Ein kurzer Druck auf den Starterknopf weckt den kleinen 125ccm Einzylindermotor aus seinem Schlaf. Dank Benzineinspritzung läuft er sofort ziemlich rund und ohne Hilfe. Soweit so gut. Ohne Zulassung beschränkt sich die Probefahrt auf eine Runde über den Hof und die angrenzende Wiese. Bis in den dritten Gang konnten wir den Hobel immerhin hochbeschleunigen. Der Motor, das Getriebe und die Bremse funktionieren offenbar auch wie sie sollen. Aus technischer Sicht spricht bis jetzt nichts gegen den Kauf. Als nächstes interessieren uns die Beweggründe vom Verkäufer und ob alle Unterlagen vorliegen um die Mühle anzumelden. Die Kurzversion der Geschichte lautet das ursprünglich ebenfalls geplant war den B196 Führerschein zu machen, mittlerweile aber ein richtiger Motorradführerschein geplant ist und die Brixton deswegen überflüssig ist. 

 


Der originale Kaufvertrag vom Händler, das Handbuch und der Fahrzeugbrief (noch ohne ersten Eintrag) liegen alle parat und passen zur Fahrgestellnummer dieses Motorrad. Aber das erklärt immernoch nicht den extrem niedrigen Preis. Den erfahren wir jetzt; die Maschine erfüllt nur die Abgasnorm Euro 4 und ist seit dem 01.01.2021 nicht mehr ohne spezielle Ausnahmegenehmigung (neu) zulassungsfähig. Und selbst die Modelle mit Ausnahmen sind nur bis Ende 2021 irgendwie durchgekommen. Jetzt haben wir mitte 22 und sind weit jenseits jeglicher Karenzzeit. Hätte die Maschine beim Kauf oder kurz danach wenigstens eine Tageszulassung bekommen, wäre alles egal da es dann keine Neuzulassung mehr ist wenn wir sie wieder zurück auf die Straße bringen würden. 

 


Entweder hat der Verkäufer schon alles mögliche Versucht und ist damit gescheitert, oder er will sich die Arbeit ersparen und verzichtet dafür lieber auf etwas Profit. Wir befürchten eher den ersten Fall. Da wir auch keine spontane Garantielösung im Kopf haben, verzichten wir lieber fürs erste auf den Kauf. Nur um damit auf Privatgelände oder im Offroadpark rumzubrettern ist der Kaufpreis dann doch zu hoch und die Maschine eigentlich echt zu Schade. Trotzdem kreisn die Gedanken um die Problemstellung. Irgendwie muss es doch möglich sein so ein Fahrzeug das eigentlich nicht mehr zulassungsfähig ist (legal) in den Verkehr zu bringen. Tatsächlich gibt es ein paar mehr oder weniger aufwendige und langwierige Optionen. 
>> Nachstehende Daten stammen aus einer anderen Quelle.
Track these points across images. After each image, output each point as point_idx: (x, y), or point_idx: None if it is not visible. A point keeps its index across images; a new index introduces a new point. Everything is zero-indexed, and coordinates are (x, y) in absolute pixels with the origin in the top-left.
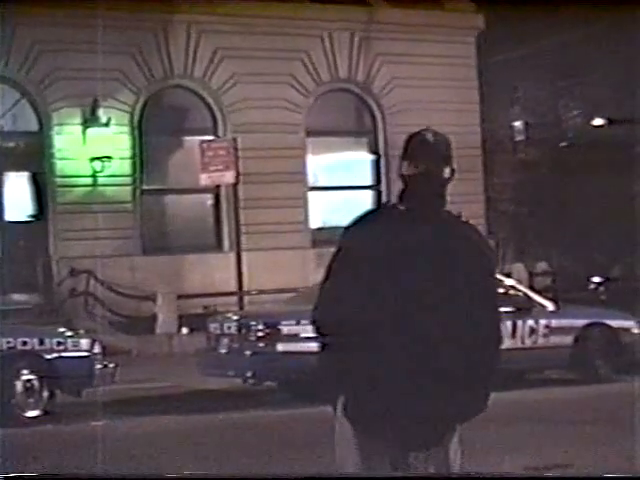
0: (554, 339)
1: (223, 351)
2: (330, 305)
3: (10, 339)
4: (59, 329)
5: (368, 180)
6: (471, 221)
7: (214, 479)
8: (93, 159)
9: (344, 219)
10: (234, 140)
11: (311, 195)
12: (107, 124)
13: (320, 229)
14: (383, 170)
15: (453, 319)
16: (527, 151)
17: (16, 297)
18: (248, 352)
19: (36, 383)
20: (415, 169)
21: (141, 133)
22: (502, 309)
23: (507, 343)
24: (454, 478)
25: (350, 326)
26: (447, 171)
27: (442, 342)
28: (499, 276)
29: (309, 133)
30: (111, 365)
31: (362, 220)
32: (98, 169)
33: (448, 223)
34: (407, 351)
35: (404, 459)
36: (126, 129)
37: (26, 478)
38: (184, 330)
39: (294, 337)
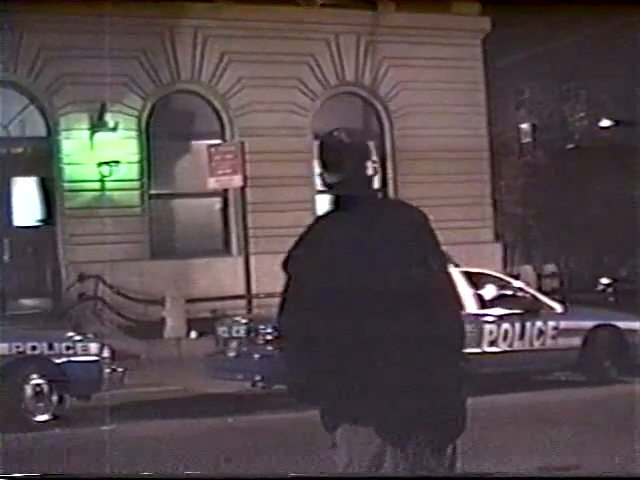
0: (562, 341)
1: (232, 355)
2: (294, 310)
3: (19, 344)
4: (68, 333)
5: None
6: (479, 224)
7: (215, 479)
8: (101, 164)
9: None
10: (241, 144)
11: (319, 198)
12: (115, 129)
13: None
14: (390, 173)
15: (404, 307)
16: (534, 153)
17: (25, 302)
18: (257, 355)
19: (45, 387)
20: (336, 176)
21: (149, 137)
22: (510, 311)
23: (515, 345)
24: (454, 478)
25: (314, 328)
26: (370, 169)
27: (397, 336)
28: (505, 276)
29: (316, 136)
30: (120, 369)
31: (307, 231)
32: (106, 174)
33: (382, 209)
34: (369, 351)
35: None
36: (134, 134)
37: (27, 478)
38: (192, 334)
39: None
Möglichkeit Nummer 1: eine gebrauchte Unfallmaschine kaufen, deren Identität wir übernehmen können. Entweder der Rahmen ist noch in Ordnung, dann bauen wir einfach den neuen Motor, das Fahrwerk und alle übrigen Teile um und haben ein quasi neues Fahrzeug das auf dem Papier schon älter ist. Alternativ kann in Abstimmung mit der Zulassungsstelle auch nur die Rahmennummer vom neuen Rahmen durchgestrichen und die alte Nummer vom Spenderfahrzeug übernommen. Letzteres bringt mehr Bürokratie mit sich, hat aber den Vorteil das wir nach einem absoluten Schrotthaufen Ausschau halten müssen der dann hoffentlich für ganz kleines Geld gekauft werden kann. 

 


Möglichkeit Nummer 2: Fahrzeug ins Ausland verkaufen, wo diese Abgasproblematik noch nicht so akkut ist. Dort wäre das Motorrad zum einen deutlich mehr Wert als hier und zum anderen könnte es gelingen die Maschine nach einer Tageszulassung im Ausland wieder zurückzukaufen. Aber eine 100% Erfolgsgarantie gibt es dafür leider nicht - und man bräuchte einen Händler oder Strohmann im Ausland der mitspielt. Möglichkeit 3: Die Maschine kaufen und in Einzelteile zerlegen. Die Summer der Teile ist mehr Wert als ein komplettes fahrbereites Motorrad, besonders wenn alles noch wirklich neuwertig ist. Im Zweifelsfall will auch jemand einen unbeschädigten Rahmen haben um seine eigene Unfallmaschine wieder instand zu setzen. 


 

Die letzte und rechtlich fragwürdigste Methode erfordert eigentlich nur Geduld und etwas Geld für den Notar. Ähnlich wie bei dem Opel Manta B der damals ohne Papiere gekauft wurde, müsste bei der Zulassungsstelle eine Verlusterklärung für die Fahrzeugpapiere gemacht werden. Das diese absichtlich verloren bzw. vernichtet wurden ist erstmal nicht Gegenstand der eidesstattlichen Versicherung die man für die Aufbietung abgeben muss. Damit bei der Datenabfrage im Zentralregister in Flensburg nicht auffällt das dieses Motorrad noch nie zugelassen war, muss es seit mindestens sieben Jahren nicht mehr behördlich aufällig gewesen sein. Aufgrund der Fahrgestellnummer (zehnte Stelle, hier ein J) wissen wir das Baujahr der Brixton; 2018. Unter der Annahme das sie direkt im selben Jahr das erste Mal zugelassen, ein bisschen gefahren und dann zeitnah wieder abgemeldet wurde, sollte spätestens 2025 oder 26 nichts mehr in den Akten stehen. Somit gibt es keinen Nachweis dafür oder dagegen. 

 

 

Wir wollen uns nicht auf derartig rechtlich fragwürdige und noch dazu langwierige Experimente einlassen. Die Nummer mit der Unfallmaschine die ihren guten Namen und Rahmennummer spenden soll erscheint darum als beste Option. Und wenn sich partout kein geeigneter Spender finden will, können wir den Hobel immernoch ausschlachten und machen ziemlich sicher keinen Verlust dabei.